Volkswagen kämpft auf mehreren Fronten gleichzeitig:

  • Schwächelnde Absatzmärkte: VW hat mit einem deutlichen Absatzrückgang zu kämpfen, insbesondere in wichtigen Märkten wie China und Europa. In China, dem größten Automobilmarkt der Welt und lange Zeit eine tragende Säule des Konzerns, sanken die Verkaufszahlen um fast 20 Prozent. Gleichzeitig stagnieren in Europa die Verkäufe von Elektrofahrzeugen, und die Nachfrage nach herkömmlichen Fahrzeugen hat ebenfalls stark nachgelassen. In den USA kann VW sich zudem nicht gegen die lokale Konkurrenz behaupten.
  • Hohe Produktionskosten und Überkapazitäten: Ein zentrales Problem ist die Überkapazität in den Werken. Der Konzern produziert derzeit etwa 500.000 Autos mehr als er absetzen kann. Dies führt zu hohen Lagerbeständen und einem enormen Kostendruck. Die Modernisierung und Umstellung auf Elektromobilität in Werken wie Zwickau und Emden haben zusätzliche Kosten verursacht, ohne dass die erwarteten Absatzerfolge eingetreten sind.
  • Technologische Umbrüche: Die Automobilindustrie befindet sich in einem tiefgreifenden Wandel. Die Elektromobilität und die Digitalisierung setzen Unternehmen unter Druck, neue technologische Standards zu erreichen. VW hat zwar Milliarden in diese Bereiche investiert, doch die Umsetzung ist teils schleppend. Das Programm „Accelerate Forward/ Road to 6.5“ sieht Einsparungen von zehn Milliarden Euro bis 2026 vor, um die Umsatzeinbußen auszugleichen und die Profitabilität zu steigern. Diese Einsparungen betreffen jedoch auch die Belegschaft und könnten zu Kündigungen führen.
  • Fehler im Management: Intern gab es immer wieder Streitigkeiten und Missmanagement, das zur jetzigen Situation beigetragen hat. In der Vergangenheit wurde oft mehr auf Expansion und Wachstumsziele gesetzt, ohne die möglichen finanziellen Risiken vollständig zu berücksichtigen. Die hohen Investitionen in Elektromobilität haben die Kosten in die Höhe getrieben, und Fehlentscheidungen bei der Modellstrategie führten zu einer breiteren, aber weniger fokussierten Produktpalette.

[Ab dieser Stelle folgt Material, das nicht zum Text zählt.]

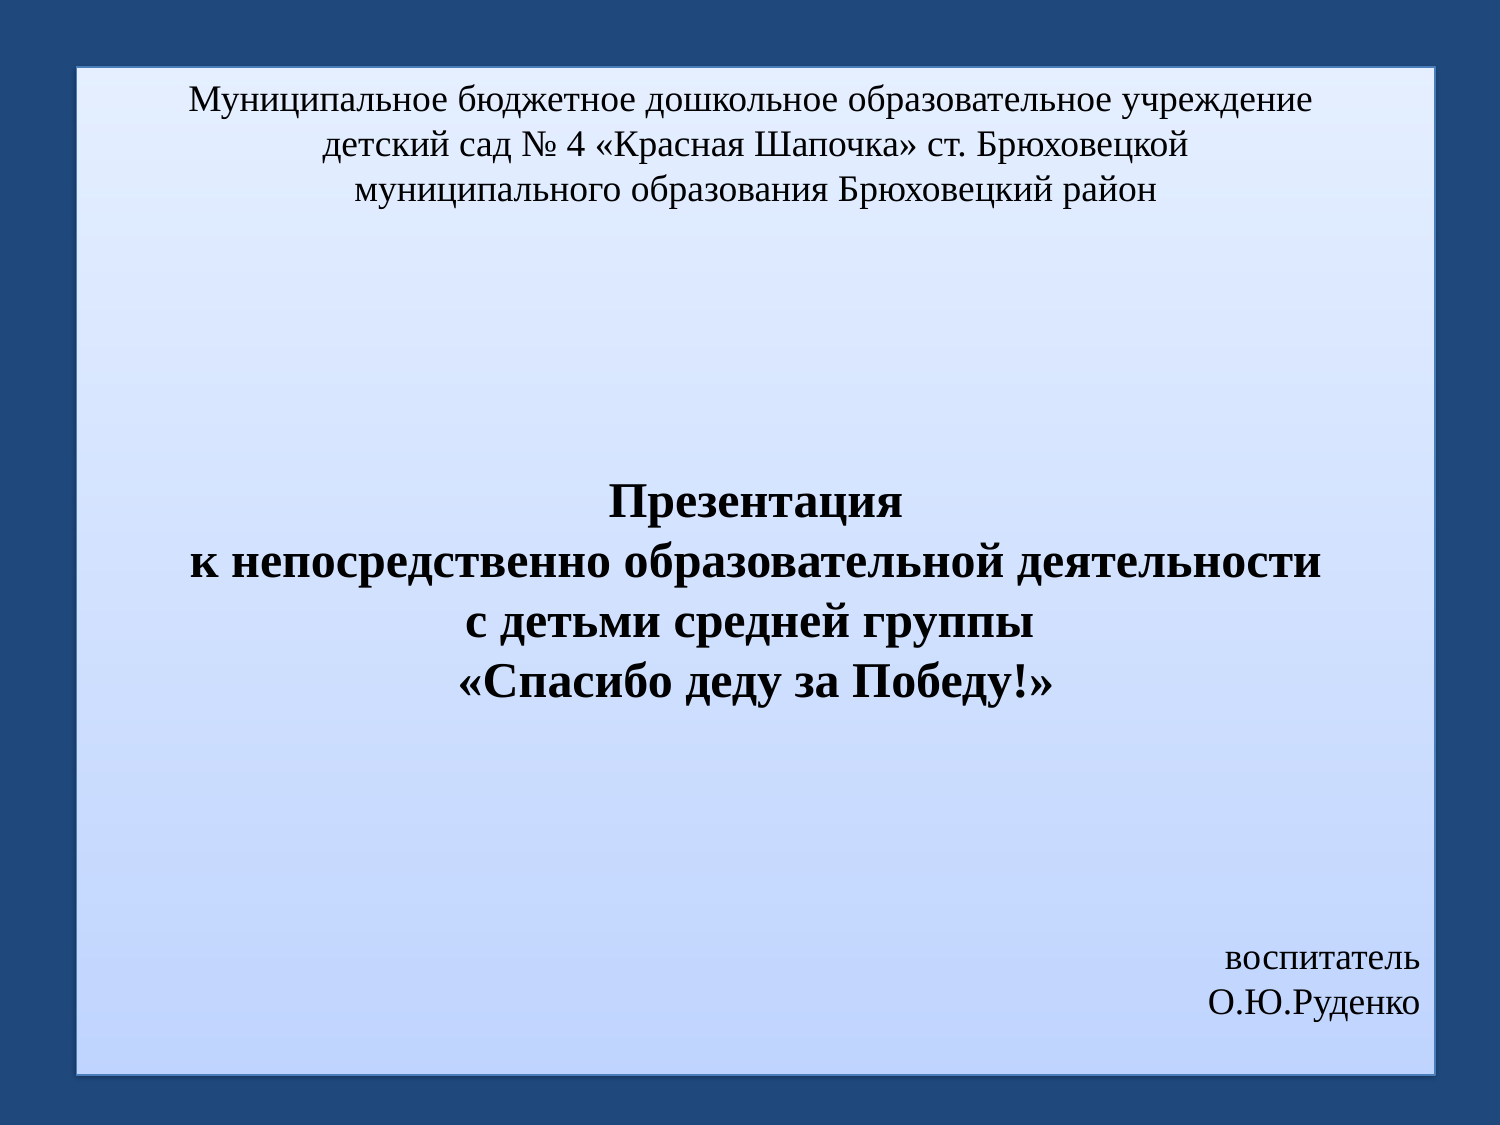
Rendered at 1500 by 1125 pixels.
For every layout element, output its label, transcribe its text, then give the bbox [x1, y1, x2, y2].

text_box Муниципальное бюджетное дошкольное образовательное учреждение детский сад № 4 «Красная Шапочка» ст. Брюховецкой муниципального образования Брюховецкий район Презентация к непосредственно образовательной деятельности с детьми средней группы «Спасибо деду за Победу!» воспитатель О.Ю.Руденко [76, 66, 1436, 1076]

2. Der Sparkurs und seine Konsequenzen

Um den Konzern wieder auf Kurs zu bringen, hat VW einen massiven Sparkurs eingeschlagen. Dieser umfasst:

  • Reduzierung der Produktionskosten: VW will durch Einsparungen bei Material- und Produktionskosten, eine Optimierung der Lieferketten sowie eine Reduzierung der Fixkosten seine Profitabilität steigern. Besonders die Fertigungsstandorte sollen effizienter werden, was zu erheblichen Einschnitten führen könnte.
  • Kündigung der Beschäftigungssicherung: Eine der drastischsten Maßnahmen ist die Kündigung der Vereinbarung zur Beschäftigungssicherung, die betriebsbedingte Kündigungen bis 2029 ausgeschlossen hatte. Diese Entscheidung hat bei der Belegschaft und den Gewerkschaften zu großer Empörung geführt. Die IG Metall und der Betriebsrat kündigten massiven Widerstand gegen diesen „Angriff auf unsere Beschäftigung und Standorte“ an.
  • Werkschließungen im Raum: Obwohl konkrete Zahlen zu betroffenen Arbeitsplätzen und Standorten noch fehlen, wird spekuliert, dass mindestens ein Fahrzeugwerk und ein Komponentenwerk in Deutschland zur Disposition stehen könnten. Besonders Werke, die in den letzten Jahren hohe Investitionen zur Umstellung auf Elektromobilität erhalten haben, wie Zwickau und Emden, könnten aufgrund mangelnder Absatzerfolge gefährdet sein.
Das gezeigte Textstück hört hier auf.